HSBC has come out with a cautious note on Tata Motors Passenger Vehicles Ltd, pointing out that all stars appear to be 'misaligned' for the company's Jaguar Land Rover business.
The brokerage firm notably maintained a 'hold' rating on the counter while significantly reducing the target price from Rs 466 to Rs 400 amid fears that strong global challenges for JLR may seriously negate the momentum generated by the domestic business.
In its latest note, HSBC noted that these 'misaligned stars' for Tata JLR may dampen Tata Motors PV's profitability in the coming quarters.
Some of these external challenges for the JLR business include lingering impact of the cyber attack as well as US tariffs.
Weak demand from the European Union and an ageing model portfolio compounded by a luxury tax in China, are also potential factors dampening the outlook for Tata JLR.

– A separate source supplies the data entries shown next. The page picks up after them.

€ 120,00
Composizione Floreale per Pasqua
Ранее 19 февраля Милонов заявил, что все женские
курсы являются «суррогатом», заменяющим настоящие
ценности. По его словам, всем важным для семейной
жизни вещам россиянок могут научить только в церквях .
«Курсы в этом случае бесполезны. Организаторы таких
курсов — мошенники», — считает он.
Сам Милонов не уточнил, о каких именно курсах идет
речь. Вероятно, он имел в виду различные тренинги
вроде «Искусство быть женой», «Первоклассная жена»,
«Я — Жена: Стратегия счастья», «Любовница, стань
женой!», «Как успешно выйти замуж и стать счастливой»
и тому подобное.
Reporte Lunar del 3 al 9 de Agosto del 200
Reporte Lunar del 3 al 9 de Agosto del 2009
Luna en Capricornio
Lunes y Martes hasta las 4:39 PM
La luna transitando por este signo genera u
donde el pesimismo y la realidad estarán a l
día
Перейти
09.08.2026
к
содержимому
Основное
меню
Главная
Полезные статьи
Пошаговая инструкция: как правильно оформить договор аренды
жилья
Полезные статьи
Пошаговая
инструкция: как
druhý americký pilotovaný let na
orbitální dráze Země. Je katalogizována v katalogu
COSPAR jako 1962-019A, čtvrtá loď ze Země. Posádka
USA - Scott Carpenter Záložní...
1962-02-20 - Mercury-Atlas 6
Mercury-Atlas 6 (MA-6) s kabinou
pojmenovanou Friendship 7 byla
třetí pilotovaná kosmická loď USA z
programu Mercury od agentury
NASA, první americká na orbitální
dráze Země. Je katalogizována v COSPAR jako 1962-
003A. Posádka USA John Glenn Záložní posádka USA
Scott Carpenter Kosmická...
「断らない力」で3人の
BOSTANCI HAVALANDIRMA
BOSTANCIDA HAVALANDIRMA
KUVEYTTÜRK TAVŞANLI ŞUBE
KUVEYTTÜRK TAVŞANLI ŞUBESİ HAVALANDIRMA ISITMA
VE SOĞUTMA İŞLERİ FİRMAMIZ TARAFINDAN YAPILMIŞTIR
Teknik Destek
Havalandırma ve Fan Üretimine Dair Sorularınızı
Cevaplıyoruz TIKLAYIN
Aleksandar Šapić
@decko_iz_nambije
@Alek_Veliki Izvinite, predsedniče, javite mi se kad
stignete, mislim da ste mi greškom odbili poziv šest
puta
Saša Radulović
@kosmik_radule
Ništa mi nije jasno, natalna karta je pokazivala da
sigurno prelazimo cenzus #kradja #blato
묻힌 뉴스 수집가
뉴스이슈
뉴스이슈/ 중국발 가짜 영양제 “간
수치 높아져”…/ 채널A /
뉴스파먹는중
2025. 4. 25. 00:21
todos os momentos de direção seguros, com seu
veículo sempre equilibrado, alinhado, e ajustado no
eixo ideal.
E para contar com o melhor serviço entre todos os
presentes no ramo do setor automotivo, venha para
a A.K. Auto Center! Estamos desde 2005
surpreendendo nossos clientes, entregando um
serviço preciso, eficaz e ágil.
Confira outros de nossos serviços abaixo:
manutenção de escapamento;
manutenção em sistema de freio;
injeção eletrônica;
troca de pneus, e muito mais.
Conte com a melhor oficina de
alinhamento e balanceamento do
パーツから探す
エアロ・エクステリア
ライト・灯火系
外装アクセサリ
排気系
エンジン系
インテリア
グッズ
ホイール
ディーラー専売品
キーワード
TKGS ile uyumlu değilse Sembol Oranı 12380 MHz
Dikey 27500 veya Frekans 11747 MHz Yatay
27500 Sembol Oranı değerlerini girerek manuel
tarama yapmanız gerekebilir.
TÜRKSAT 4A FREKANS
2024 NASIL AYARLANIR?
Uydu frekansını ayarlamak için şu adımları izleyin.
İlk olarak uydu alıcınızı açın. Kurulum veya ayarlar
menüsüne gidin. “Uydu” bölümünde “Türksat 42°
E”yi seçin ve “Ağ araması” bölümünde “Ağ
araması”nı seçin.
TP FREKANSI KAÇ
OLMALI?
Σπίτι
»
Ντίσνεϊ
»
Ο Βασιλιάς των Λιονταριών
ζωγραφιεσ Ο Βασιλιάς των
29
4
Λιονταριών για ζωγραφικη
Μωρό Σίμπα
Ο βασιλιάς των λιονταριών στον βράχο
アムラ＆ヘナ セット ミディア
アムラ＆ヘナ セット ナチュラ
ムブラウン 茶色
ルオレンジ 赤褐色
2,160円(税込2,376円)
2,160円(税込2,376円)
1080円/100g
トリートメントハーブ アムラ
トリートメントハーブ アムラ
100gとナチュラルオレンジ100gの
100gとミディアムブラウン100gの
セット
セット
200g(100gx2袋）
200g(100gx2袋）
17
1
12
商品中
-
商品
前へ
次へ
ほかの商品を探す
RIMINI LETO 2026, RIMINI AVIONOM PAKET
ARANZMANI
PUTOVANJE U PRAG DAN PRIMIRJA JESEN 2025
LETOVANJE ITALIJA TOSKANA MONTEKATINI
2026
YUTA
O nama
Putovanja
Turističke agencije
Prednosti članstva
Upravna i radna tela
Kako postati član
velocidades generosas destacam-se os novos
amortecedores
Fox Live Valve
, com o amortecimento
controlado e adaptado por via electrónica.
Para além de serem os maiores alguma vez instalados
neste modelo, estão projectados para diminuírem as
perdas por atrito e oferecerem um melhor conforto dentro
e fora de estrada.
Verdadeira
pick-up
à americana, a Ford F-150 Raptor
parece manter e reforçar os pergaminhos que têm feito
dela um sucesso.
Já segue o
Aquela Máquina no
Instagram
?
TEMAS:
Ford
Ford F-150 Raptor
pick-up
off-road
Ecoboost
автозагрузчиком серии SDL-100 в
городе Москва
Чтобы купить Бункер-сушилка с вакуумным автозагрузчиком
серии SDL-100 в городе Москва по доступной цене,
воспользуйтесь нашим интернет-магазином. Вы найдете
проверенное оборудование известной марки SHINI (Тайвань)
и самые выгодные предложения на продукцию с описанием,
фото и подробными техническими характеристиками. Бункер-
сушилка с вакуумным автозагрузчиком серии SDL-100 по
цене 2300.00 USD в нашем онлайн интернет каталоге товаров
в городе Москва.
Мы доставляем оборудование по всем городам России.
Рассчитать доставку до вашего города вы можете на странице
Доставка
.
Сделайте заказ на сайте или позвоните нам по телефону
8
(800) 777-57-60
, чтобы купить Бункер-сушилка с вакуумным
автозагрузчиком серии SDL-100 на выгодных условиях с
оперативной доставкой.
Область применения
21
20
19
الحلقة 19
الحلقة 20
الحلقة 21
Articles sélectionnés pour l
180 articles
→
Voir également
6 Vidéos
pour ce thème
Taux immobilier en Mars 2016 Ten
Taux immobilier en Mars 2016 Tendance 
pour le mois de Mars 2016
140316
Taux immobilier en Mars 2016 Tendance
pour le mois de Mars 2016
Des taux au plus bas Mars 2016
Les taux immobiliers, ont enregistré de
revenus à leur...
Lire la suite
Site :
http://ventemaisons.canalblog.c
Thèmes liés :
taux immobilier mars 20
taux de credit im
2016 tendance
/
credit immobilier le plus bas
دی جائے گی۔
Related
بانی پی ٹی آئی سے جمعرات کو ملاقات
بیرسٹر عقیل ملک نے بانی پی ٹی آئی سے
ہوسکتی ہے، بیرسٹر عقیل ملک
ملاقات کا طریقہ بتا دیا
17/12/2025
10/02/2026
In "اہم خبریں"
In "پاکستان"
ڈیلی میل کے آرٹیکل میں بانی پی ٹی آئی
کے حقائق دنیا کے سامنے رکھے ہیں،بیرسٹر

Infographic generated by AI. (Source: HSBC Note)
Infographic generated by AI. (Source: HSBC Note)
As things stand, the headwinds for the JLR outweigh the strength of Tata Motors PV's India operations.
Speaking of the domestic business, though, Tata Motors PV is well placed in the market and is set to benefit from the launch of new models such as Sierra,
The company is also expecting tailwinds from Production-Linked Incentive (PLI) schemes related to the electric vehicle portfolio, especially the Nexon EV and Harrier EV, in the third and fourth quarters, respectively.
However, HSBC pointed out that despite the resilience in the domestic business and undemanding valuations, JLR is unlikely to recover operationally in the medium to long term, thus further weighing on Tata Motors PV's overall business.
Out of 35 analysts tracking the company, nine maintain a 'buy' rating, 15 recommend a 'hold' and 11 suggest 'sell', according to Bloomberg data. The average 12-month consensus price target of Rs 398 implies an upside of 11.2% against Monday's closing price of Rs 357.